STUDY MATERIAL:
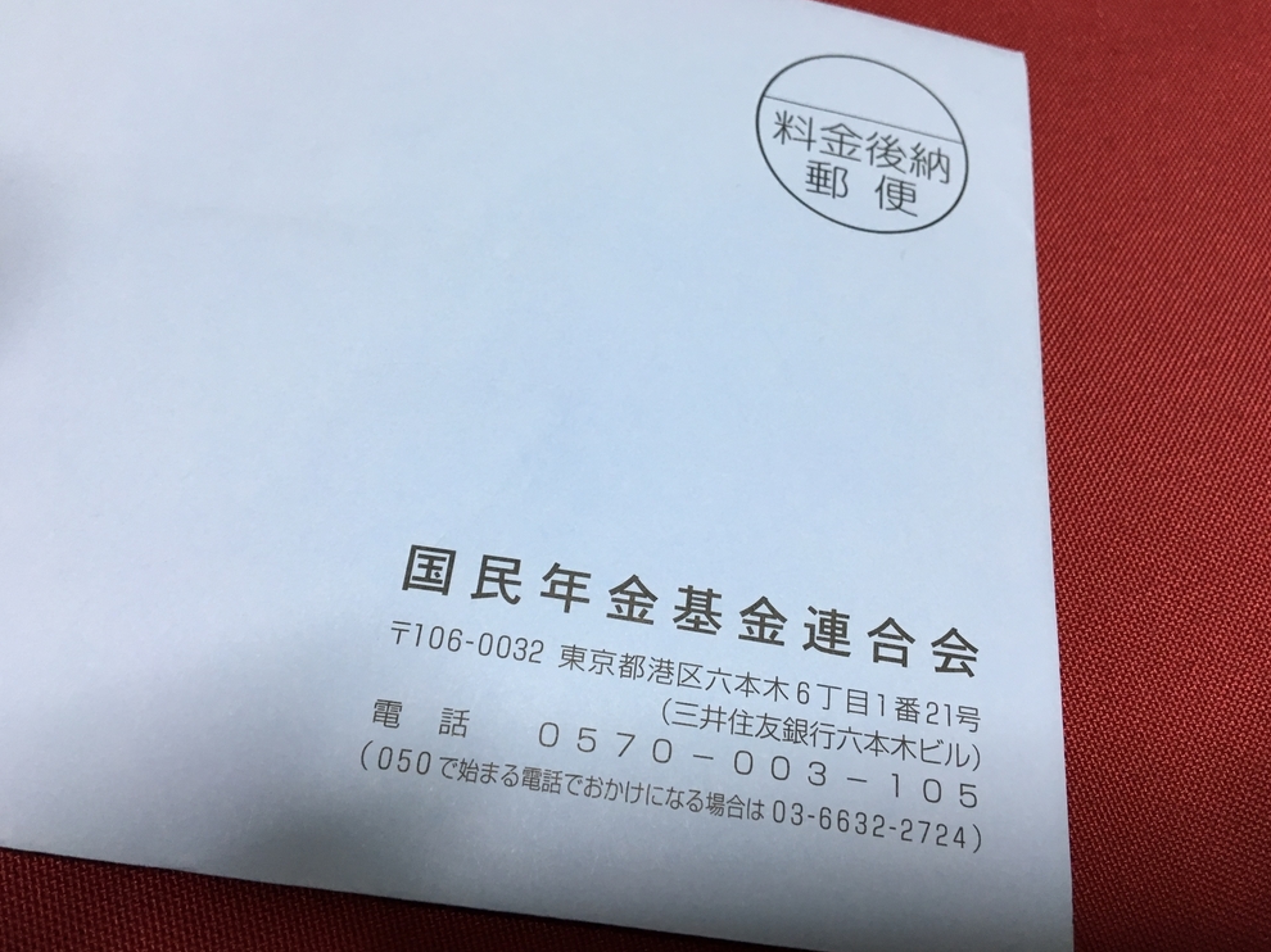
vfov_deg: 46.8
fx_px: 1101
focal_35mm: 30
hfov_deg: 60.0
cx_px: 650
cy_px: 480
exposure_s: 1/30
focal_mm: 4.15
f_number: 2.2
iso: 80
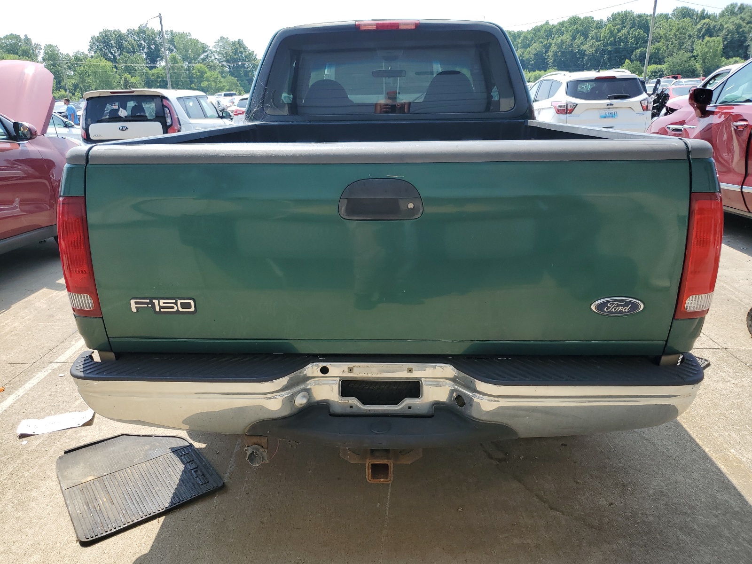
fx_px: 565
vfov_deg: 53.1
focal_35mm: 26
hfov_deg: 67.3
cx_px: 376
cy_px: 282
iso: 50
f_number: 1.5
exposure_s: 1/1667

WHAT THE TASK ASKS: Give the listing again, exactly as it appears, but without its images.

RESPONSE TO THIS TASK:
vfov_deg: 46.8
fx_px: 1101
focal_35mm: 30
hfov_deg: 60.0
cx_px: 650
cy_px: 480
exposure_s: 1/30
focal_mm: 4.15
f_number: 2.2
iso: 80
fx_px: 565
vfov_deg: 53.1
focal_35mm: 26
hfov_deg: 67.3
cx_px: 376
cy_px: 282
iso: 50
f_number: 1.5
exposure_s: 1/1667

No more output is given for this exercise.